Top of Information provided

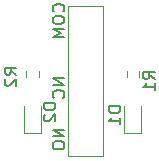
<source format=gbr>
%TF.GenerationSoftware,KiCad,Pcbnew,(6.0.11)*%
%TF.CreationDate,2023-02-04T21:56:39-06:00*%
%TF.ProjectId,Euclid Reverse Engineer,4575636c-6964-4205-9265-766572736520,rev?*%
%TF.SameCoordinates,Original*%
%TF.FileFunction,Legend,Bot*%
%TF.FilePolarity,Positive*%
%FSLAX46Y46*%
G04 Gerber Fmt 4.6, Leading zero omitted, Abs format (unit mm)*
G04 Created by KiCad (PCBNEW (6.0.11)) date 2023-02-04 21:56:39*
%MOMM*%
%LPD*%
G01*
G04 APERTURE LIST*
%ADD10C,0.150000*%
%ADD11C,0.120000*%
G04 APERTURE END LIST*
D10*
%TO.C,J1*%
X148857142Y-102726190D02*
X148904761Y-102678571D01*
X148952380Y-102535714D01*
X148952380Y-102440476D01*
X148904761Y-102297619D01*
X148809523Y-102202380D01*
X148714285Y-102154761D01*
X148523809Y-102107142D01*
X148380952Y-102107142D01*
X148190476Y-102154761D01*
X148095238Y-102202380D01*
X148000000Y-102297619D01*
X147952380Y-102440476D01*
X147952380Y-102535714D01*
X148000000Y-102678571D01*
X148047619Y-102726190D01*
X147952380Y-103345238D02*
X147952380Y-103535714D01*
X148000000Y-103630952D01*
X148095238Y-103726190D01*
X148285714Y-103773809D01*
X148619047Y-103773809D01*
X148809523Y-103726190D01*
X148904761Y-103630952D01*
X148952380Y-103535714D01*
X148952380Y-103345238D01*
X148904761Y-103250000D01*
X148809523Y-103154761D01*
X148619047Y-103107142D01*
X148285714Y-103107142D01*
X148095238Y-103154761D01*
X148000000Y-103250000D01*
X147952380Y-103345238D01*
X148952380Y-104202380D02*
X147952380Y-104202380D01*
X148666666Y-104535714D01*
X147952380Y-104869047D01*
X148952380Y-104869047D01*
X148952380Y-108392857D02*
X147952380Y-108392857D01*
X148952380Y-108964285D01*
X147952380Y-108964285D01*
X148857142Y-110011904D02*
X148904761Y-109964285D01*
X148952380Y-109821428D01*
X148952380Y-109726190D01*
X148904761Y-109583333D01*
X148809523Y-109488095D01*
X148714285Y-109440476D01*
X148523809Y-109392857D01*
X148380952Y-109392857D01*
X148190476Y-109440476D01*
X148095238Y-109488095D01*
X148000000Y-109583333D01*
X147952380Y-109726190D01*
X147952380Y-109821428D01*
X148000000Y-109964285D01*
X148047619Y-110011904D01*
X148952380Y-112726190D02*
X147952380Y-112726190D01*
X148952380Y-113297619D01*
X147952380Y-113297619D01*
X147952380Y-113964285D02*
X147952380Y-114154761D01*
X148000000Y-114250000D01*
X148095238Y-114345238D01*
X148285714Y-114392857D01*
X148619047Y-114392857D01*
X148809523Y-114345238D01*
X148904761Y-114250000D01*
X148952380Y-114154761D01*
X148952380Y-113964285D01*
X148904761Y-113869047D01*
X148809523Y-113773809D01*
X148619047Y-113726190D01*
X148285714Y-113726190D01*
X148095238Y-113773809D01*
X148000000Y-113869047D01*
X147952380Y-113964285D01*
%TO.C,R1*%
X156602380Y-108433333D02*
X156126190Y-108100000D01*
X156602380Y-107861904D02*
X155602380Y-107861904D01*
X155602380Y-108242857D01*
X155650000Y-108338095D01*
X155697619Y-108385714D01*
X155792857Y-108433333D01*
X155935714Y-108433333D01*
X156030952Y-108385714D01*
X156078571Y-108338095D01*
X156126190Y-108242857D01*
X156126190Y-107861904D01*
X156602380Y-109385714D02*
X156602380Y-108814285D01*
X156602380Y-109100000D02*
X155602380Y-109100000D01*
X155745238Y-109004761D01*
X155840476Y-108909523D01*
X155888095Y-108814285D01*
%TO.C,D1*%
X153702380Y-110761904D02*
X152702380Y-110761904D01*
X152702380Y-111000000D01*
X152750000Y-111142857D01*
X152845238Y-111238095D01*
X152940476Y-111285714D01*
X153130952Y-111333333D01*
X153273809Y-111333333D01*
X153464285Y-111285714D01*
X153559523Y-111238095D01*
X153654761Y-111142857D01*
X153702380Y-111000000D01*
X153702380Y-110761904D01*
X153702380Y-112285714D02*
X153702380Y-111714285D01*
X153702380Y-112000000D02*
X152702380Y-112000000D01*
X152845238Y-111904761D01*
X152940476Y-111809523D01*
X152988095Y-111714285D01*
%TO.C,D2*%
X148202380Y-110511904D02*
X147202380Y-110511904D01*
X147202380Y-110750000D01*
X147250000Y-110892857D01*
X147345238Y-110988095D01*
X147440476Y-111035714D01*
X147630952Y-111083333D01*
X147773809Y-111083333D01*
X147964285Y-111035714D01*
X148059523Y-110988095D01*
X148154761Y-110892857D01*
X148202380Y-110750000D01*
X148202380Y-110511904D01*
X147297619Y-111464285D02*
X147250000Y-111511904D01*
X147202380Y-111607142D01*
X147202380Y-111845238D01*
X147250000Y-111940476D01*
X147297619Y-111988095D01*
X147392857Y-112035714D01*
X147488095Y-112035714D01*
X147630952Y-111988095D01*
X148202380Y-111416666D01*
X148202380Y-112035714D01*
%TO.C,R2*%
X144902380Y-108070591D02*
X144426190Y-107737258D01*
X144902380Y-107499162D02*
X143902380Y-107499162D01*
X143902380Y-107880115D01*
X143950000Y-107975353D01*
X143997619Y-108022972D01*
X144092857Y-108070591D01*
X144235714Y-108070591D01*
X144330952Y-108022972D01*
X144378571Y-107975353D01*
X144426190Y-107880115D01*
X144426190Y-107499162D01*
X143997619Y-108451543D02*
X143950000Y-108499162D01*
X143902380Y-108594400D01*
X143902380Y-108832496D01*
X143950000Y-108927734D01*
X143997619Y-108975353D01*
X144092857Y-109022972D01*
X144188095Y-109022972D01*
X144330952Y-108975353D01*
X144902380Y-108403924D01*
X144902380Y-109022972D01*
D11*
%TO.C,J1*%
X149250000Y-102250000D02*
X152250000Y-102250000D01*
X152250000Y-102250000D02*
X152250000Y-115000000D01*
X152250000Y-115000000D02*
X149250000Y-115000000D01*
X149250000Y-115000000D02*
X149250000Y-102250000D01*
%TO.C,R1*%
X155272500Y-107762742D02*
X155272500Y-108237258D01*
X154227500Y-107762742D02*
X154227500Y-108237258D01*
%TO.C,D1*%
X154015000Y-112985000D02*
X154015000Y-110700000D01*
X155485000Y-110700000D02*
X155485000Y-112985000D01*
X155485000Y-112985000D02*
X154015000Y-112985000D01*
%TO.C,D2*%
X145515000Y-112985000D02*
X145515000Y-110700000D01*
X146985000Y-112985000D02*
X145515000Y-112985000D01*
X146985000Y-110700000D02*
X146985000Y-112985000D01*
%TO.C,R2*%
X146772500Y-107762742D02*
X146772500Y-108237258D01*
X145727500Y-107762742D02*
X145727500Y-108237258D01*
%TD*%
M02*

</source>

Bottom of Information provided

▸ Problem to solve:
In the listing above, find the line containing "X153702380Y-112000000D02*" and the line containing "X148202380Y-110750000D01*", then repeat those two lines and everything between them exactly.

▸ Exercise response:
X153702380Y-112000000D02*
X152702380Y-112000000D01*
X152845238Y-111904761D01*
X152940476Y-111809523D01*
X152988095Y-111714285D01*
%TO.C,D2*%
X148202380Y-110511904D02*
X147202380Y-110511904D01*
X147202380Y-110750000D01*
X147250000Y-110892857D01*
X147345238Y-110988095D01*
X147440476Y-111035714D01*
X147630952Y-111083333D01*
X147773809Y-111083333D01*
X147964285Y-111035714D01*
X148059523Y-110988095D01*
X148154761Y-110892857D01*
X148202380Y-110750000D01*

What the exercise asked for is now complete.